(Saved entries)
────────────────────

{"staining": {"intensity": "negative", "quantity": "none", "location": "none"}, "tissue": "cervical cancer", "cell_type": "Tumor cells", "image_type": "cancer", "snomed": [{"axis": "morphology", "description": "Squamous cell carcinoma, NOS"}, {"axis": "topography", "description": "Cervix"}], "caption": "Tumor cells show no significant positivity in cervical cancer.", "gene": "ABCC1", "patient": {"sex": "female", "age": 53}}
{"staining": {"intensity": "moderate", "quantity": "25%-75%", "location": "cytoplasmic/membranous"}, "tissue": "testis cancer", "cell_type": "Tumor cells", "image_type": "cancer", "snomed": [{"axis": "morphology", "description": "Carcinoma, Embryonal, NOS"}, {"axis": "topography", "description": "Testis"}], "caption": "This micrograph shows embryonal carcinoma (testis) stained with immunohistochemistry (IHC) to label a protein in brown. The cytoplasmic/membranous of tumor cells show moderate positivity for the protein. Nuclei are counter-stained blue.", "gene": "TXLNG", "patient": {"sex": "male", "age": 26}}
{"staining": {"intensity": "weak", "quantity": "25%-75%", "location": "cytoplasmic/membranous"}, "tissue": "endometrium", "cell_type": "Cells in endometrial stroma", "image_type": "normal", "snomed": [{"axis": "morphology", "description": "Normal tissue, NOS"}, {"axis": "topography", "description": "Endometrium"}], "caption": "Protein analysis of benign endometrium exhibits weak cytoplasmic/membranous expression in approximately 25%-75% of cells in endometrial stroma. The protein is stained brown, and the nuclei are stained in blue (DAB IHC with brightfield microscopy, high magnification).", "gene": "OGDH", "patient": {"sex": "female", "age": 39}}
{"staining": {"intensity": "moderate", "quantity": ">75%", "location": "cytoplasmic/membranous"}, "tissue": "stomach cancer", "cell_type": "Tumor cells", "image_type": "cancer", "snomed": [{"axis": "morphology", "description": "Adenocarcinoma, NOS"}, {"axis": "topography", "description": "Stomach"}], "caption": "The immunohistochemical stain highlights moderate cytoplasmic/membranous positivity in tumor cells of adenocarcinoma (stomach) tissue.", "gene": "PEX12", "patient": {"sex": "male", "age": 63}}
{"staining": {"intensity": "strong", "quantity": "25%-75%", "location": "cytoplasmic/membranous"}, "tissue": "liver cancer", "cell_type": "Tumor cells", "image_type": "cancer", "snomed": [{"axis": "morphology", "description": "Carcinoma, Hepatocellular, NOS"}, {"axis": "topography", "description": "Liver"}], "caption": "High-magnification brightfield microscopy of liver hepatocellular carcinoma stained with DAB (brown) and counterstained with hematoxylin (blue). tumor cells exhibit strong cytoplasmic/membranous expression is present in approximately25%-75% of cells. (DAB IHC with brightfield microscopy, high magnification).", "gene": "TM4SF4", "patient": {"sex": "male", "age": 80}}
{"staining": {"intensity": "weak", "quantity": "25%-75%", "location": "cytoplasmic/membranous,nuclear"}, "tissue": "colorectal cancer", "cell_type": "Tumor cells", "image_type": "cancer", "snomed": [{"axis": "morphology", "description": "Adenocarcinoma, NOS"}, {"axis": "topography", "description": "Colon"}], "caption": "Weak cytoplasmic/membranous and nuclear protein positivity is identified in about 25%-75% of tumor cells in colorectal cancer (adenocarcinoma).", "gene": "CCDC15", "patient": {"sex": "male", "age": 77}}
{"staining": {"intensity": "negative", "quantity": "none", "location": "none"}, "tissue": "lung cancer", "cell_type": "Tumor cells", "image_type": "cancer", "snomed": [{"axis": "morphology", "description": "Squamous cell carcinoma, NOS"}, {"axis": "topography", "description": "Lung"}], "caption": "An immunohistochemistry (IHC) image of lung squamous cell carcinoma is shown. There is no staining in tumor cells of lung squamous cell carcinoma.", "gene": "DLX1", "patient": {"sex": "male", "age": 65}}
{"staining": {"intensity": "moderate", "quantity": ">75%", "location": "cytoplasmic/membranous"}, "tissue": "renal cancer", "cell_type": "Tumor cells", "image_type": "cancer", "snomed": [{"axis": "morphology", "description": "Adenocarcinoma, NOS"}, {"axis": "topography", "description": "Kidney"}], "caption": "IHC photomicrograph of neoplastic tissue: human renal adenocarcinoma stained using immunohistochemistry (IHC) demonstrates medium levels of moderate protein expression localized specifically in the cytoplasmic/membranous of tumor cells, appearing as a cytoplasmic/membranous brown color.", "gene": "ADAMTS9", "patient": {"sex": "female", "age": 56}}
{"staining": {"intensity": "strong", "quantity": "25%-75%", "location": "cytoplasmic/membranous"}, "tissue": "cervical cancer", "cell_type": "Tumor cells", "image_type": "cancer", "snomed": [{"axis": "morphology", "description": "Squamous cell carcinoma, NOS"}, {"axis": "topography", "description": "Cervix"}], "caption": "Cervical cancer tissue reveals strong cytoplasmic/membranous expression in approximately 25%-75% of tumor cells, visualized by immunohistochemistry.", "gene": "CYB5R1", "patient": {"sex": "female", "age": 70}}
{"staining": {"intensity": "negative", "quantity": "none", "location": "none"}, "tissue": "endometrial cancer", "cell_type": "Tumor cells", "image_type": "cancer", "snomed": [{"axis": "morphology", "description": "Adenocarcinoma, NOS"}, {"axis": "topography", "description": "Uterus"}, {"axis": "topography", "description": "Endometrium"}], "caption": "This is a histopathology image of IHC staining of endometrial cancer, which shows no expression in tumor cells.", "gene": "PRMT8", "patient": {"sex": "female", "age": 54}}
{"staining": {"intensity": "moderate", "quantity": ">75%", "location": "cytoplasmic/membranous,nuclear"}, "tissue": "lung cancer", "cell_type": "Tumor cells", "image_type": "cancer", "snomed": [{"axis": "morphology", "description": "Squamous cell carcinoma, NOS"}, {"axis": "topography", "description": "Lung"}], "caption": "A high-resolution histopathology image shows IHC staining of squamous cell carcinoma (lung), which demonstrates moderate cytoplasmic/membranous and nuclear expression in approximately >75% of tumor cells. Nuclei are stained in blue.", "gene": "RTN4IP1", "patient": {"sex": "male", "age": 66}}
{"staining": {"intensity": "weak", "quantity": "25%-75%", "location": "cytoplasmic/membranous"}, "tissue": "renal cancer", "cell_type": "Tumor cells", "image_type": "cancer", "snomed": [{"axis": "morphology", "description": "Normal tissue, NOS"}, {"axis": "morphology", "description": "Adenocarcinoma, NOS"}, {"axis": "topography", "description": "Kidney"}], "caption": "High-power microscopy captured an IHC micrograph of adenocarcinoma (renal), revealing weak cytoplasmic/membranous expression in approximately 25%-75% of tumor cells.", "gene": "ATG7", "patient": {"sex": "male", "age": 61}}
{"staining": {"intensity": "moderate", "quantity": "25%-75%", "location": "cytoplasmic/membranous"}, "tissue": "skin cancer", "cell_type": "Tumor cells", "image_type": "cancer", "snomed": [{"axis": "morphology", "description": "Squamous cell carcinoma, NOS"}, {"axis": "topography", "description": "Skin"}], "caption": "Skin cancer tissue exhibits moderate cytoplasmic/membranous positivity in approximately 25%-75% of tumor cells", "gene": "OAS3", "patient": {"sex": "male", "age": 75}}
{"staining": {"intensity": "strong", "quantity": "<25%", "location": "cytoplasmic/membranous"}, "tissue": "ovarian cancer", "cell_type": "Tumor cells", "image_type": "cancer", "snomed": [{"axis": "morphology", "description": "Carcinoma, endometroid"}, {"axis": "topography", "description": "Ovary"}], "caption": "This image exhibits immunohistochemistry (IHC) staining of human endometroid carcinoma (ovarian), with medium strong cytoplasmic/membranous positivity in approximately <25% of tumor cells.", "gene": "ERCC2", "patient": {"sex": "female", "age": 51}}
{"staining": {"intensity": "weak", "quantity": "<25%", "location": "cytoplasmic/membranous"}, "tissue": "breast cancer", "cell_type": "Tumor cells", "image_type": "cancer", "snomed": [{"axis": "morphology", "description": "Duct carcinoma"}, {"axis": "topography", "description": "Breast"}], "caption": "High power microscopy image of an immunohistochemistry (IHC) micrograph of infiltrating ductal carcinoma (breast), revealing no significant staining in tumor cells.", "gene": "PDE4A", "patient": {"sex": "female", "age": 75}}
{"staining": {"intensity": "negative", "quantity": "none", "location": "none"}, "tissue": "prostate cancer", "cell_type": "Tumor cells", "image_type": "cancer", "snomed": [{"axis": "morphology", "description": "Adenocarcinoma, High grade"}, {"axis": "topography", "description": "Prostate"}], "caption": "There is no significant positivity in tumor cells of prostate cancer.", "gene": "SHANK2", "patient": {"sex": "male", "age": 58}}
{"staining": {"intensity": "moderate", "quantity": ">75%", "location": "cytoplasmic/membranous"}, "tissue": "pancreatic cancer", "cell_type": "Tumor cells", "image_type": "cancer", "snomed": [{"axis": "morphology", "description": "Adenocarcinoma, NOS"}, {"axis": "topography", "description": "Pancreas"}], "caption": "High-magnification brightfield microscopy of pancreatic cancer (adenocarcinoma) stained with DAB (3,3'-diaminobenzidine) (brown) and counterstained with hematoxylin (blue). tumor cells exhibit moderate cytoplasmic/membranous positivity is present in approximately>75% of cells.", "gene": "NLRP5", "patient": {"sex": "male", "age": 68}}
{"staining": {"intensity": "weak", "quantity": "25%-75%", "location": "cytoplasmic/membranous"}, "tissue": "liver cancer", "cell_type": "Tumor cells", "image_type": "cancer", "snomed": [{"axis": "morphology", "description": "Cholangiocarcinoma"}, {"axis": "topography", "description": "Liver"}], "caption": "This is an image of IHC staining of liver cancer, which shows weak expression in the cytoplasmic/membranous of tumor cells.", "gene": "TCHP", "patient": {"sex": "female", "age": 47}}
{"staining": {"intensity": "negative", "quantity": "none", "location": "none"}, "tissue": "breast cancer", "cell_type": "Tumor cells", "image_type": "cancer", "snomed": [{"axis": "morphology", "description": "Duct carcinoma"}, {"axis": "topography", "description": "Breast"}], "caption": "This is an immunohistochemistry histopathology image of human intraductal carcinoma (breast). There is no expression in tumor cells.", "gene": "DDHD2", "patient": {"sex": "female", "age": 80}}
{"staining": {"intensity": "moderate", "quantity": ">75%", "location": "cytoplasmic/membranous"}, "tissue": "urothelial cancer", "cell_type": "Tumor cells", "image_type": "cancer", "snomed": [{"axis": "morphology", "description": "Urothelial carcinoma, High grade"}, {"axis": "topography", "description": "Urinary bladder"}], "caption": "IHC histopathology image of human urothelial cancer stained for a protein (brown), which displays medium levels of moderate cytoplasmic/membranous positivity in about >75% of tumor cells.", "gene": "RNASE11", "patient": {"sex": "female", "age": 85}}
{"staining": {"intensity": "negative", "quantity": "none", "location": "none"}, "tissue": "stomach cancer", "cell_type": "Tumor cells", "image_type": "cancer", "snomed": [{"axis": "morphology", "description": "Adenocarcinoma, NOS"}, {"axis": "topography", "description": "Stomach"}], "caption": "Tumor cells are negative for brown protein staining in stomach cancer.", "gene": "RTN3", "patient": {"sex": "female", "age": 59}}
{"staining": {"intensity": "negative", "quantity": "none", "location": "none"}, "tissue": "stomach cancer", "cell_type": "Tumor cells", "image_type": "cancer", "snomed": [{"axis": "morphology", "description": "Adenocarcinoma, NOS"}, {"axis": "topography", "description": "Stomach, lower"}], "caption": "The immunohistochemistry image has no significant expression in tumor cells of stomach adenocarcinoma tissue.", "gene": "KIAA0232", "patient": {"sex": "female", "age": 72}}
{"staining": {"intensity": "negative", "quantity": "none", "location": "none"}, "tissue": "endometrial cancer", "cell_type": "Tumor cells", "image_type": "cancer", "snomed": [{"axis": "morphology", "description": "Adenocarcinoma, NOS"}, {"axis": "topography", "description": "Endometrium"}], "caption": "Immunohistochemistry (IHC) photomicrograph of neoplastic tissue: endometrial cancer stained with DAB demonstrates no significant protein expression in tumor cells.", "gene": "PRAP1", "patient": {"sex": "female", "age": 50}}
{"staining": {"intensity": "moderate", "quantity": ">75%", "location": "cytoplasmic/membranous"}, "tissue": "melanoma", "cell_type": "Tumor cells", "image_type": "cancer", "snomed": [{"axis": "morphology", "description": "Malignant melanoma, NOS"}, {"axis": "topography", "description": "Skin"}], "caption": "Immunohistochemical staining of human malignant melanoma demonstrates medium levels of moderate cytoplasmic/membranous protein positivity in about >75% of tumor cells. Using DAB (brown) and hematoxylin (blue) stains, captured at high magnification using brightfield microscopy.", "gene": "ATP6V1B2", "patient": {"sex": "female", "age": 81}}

────────────────────

**Task requirements:** From the data above, output only the lines between the line containing "micrograph shows embryonal" and the line containing "analysis of benign", inclusive, exactly as written.

**Solution:**
{"staining": {"intensity": "moderate", "quantity": "25%-75%", "location": "cytoplasmic/membranous"}, "tissue": "testis cancer", "cell_type": "Tumor cells", "image_type": "cancer", "snomed": [{"axis": "morphology", "description": "Carcinoma, Embryonal, NOS"}, {"axis": "topography", "description": "Testis"}], "caption": "This micrograph shows embryonal carcinoma (testis) stained with immunohistochemistry (IHC) to label a protein in brown. The cytoplasmic/membranous of tumor cells show moderate positivity for the protein. Nuclei are counter-stained blue.", "gene": "TXLNG", "patient": {"sex": "male", "age": 26}}
{"staining": {"intensity": "weak", "quantity": "25%-75%", "location": "cytoplasmic/membranous"}, "tissue": "endometrium", "cell_type": "Cells in endometrial stroma", "image_type": "normal", "snomed": [{"axis": "morphology", "description": "Normal tissue, NOS"}, {"axis": "topography", "description": "Endometrium"}], "caption": "Protein analysis of benign endometrium exhibits weak cytoplasmic/membranous expression in approximately 25%-75% of cells in endometrial stroma. The protein is stained brown, and the nuclei are stained in blue (DAB IHC with brightfield microscopy, high magnification).", "gene": "OGDH", "patient": {"sex": "female", "age": 39}}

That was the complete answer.